→ **SUPPLIED DATA**:

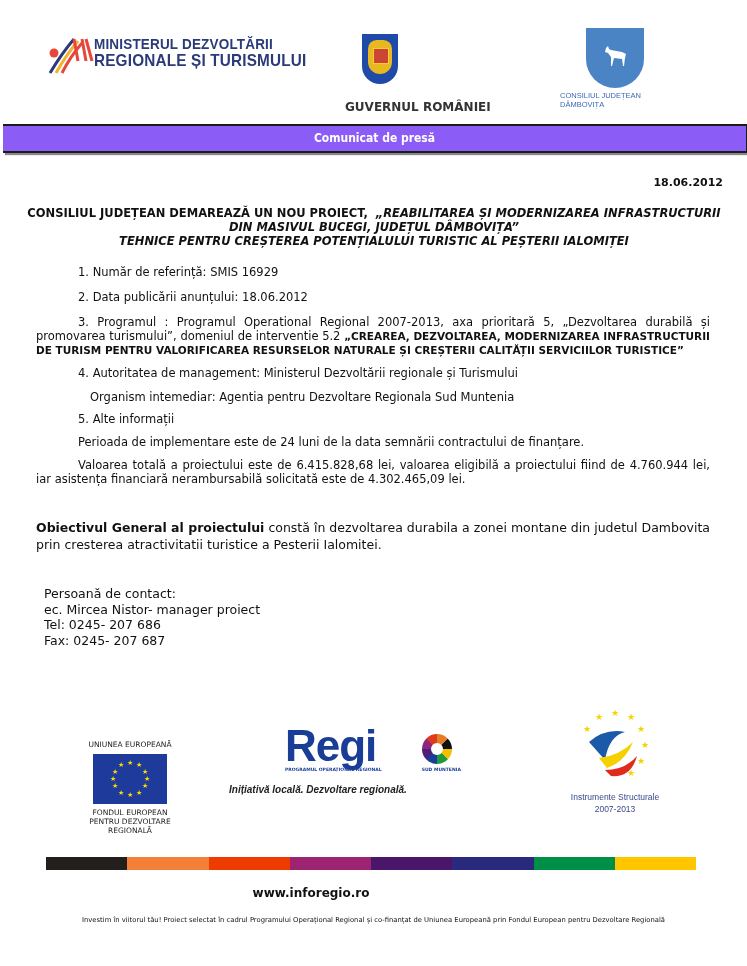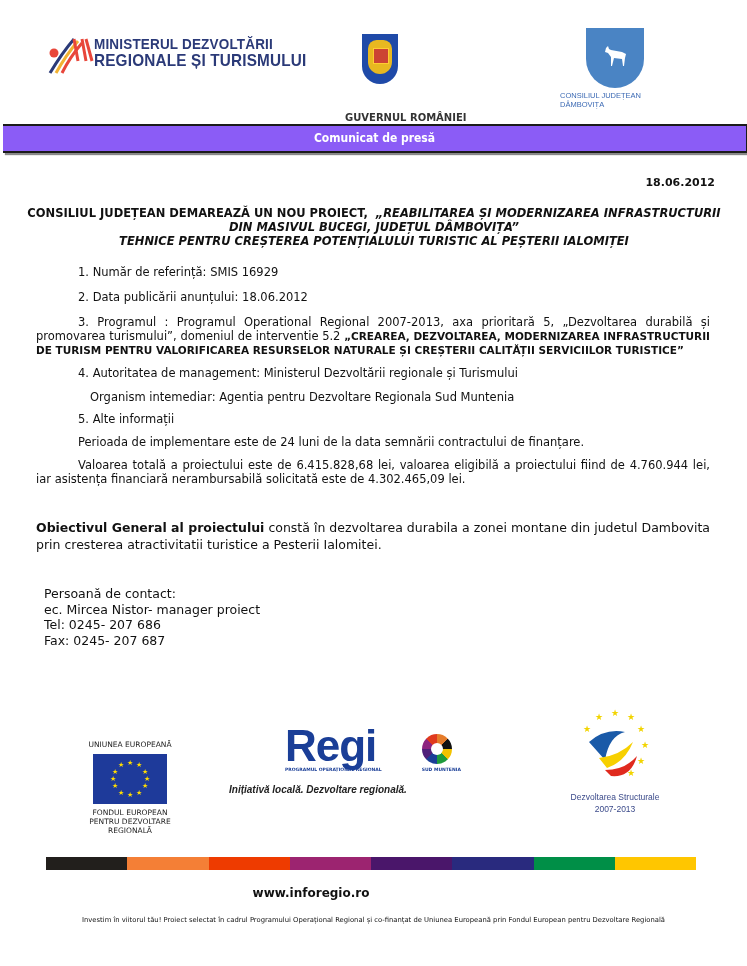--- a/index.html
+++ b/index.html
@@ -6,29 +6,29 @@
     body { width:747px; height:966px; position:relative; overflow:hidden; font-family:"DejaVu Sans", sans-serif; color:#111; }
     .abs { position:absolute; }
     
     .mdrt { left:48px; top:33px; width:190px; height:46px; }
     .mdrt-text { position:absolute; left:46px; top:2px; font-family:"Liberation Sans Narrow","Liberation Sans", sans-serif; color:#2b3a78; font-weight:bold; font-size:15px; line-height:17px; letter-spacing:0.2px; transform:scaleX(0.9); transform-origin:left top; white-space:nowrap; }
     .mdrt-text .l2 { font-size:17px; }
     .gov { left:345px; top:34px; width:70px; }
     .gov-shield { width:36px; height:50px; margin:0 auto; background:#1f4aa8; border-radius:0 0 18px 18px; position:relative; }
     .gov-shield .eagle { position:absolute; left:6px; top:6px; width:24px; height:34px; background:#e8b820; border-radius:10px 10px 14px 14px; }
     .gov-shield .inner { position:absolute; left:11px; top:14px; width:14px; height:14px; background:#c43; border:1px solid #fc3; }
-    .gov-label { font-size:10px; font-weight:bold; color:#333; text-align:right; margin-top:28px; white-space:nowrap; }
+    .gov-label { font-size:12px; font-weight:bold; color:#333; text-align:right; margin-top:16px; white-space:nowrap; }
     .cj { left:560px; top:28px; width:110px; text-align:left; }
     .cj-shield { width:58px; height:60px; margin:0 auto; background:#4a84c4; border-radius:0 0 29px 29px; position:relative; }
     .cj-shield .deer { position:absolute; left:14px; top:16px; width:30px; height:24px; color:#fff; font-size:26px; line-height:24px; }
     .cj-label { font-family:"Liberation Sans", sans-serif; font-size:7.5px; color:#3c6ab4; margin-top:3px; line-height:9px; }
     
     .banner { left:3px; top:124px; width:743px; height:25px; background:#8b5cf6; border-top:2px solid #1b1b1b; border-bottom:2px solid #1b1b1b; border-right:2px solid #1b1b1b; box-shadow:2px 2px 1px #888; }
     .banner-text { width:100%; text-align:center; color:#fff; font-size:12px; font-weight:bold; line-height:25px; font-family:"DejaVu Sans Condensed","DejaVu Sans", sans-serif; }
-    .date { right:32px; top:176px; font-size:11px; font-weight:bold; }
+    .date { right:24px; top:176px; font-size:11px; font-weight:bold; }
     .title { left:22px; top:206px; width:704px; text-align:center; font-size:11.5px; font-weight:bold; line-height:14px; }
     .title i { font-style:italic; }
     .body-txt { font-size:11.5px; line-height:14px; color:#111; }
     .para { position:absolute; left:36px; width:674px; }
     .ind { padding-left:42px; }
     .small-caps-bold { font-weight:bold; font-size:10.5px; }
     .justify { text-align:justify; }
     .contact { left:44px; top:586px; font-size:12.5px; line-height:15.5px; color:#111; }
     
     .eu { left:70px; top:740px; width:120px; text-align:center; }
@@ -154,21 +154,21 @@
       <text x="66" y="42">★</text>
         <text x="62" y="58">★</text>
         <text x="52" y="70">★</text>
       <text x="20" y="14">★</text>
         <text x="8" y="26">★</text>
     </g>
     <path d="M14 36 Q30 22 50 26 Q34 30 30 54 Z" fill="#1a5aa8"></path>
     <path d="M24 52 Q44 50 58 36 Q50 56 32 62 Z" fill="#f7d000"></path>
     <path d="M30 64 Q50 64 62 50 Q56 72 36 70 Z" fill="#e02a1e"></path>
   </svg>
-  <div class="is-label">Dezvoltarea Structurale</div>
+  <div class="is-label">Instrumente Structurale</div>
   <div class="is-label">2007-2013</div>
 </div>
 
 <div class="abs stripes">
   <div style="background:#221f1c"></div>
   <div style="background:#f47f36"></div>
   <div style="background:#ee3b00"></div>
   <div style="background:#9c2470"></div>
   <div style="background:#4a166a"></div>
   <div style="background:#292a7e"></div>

...

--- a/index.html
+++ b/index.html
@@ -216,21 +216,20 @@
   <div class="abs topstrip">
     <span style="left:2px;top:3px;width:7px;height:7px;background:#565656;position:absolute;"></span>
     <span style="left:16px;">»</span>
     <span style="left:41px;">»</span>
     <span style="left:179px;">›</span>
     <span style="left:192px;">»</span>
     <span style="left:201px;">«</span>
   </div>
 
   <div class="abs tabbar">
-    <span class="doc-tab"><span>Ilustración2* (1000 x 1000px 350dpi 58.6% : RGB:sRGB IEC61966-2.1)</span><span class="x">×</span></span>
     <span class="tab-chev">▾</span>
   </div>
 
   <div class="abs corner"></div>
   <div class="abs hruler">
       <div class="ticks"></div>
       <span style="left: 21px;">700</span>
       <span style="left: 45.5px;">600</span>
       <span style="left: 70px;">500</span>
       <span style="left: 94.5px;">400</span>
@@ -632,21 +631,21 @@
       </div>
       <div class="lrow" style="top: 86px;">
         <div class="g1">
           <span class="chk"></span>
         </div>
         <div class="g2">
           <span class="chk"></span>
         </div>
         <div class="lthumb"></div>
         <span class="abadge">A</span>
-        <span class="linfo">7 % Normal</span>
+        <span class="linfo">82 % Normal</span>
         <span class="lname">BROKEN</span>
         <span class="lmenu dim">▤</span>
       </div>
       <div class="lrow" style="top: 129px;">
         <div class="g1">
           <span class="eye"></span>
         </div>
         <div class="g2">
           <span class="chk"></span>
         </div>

→ **INSTRUCTIONS FOR THE TASK**:
Here the output must be the lines above from the line with "position:absolute; left:14px; top:16px;" to the line with "left:3px; top:124px; width:743px;", both included, duplicated word for word and nothing else.

→ **ANSWER TO THIS PROBLEM**:
     .cj-shield .deer { position:absolute; left:14px; top:16px; width:30px; height:24px; color:#fff; font-size:26px; line-height:24px; }
     .cj-label { font-family:"Liberation Sans", sans-serif; font-size:7.5px; color:#3c6ab4; margin-top:3px; line-height:9px; }
     
     .banner { left:3px; top:124px; width:743px; height:25px; background:#8b5cf6; border-top:2px solid #1b1b1b; border-bottom:2px solid #1b1b1b; border-right:2px solid #1b1b1b; box-shadow:2px 2px 1px #888; }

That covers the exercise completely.